*Try it*: Count the lines in the items below that contain the word "series", and reply with only that number.

Segment Start: Data for processing

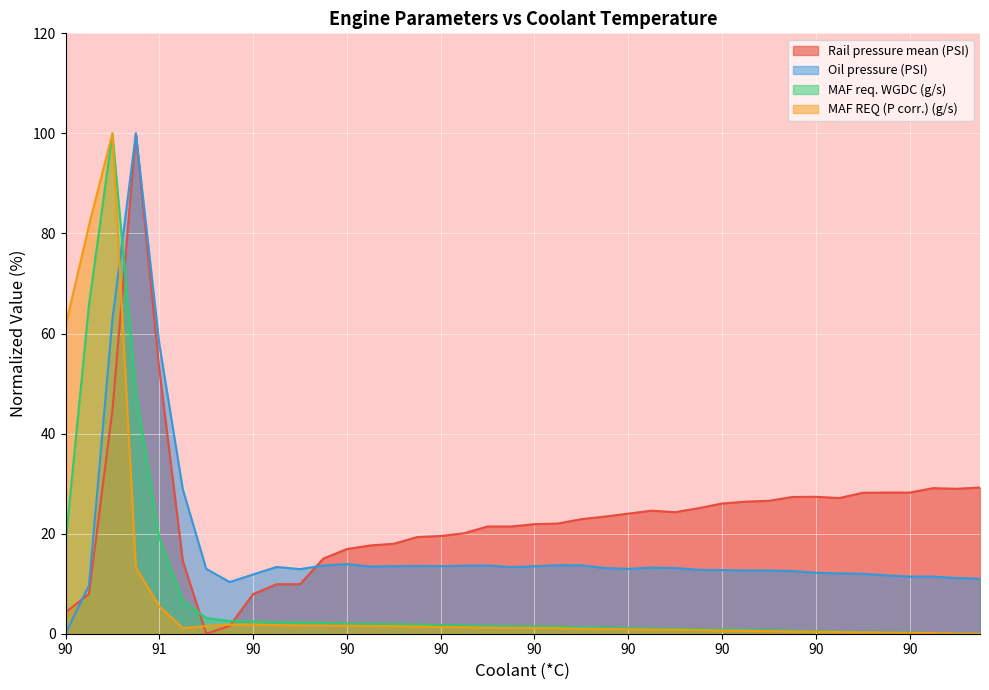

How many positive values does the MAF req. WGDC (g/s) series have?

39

Segment End: Data for processing
Segment Start: Data for processing

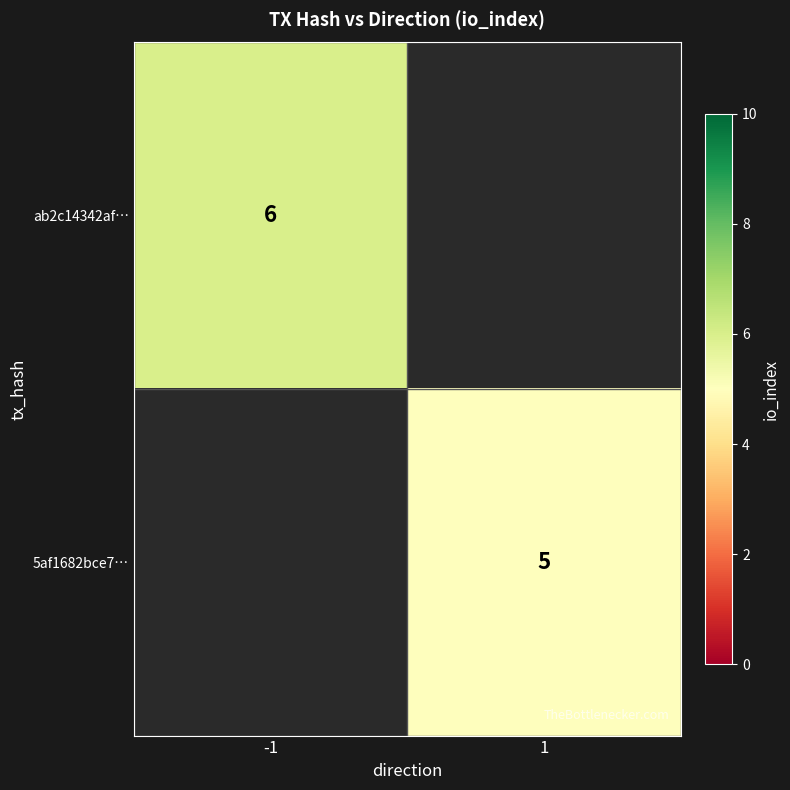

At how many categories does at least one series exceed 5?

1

Segment End: Data for processing
Segment Start: Data for processing

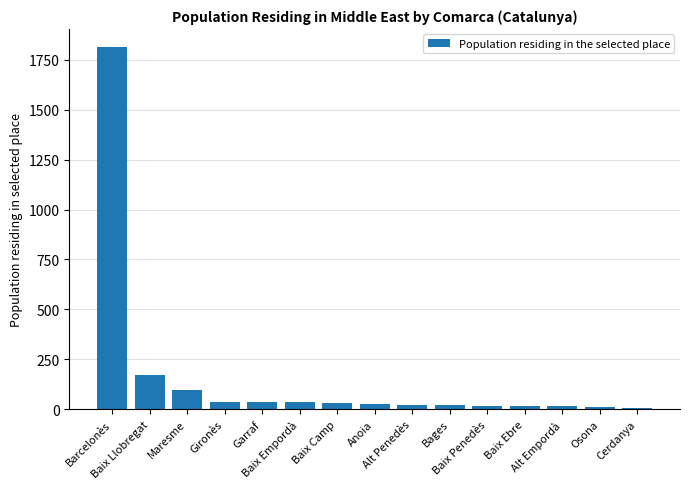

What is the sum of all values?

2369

Segment End: Data for processing

*Solution below*: 2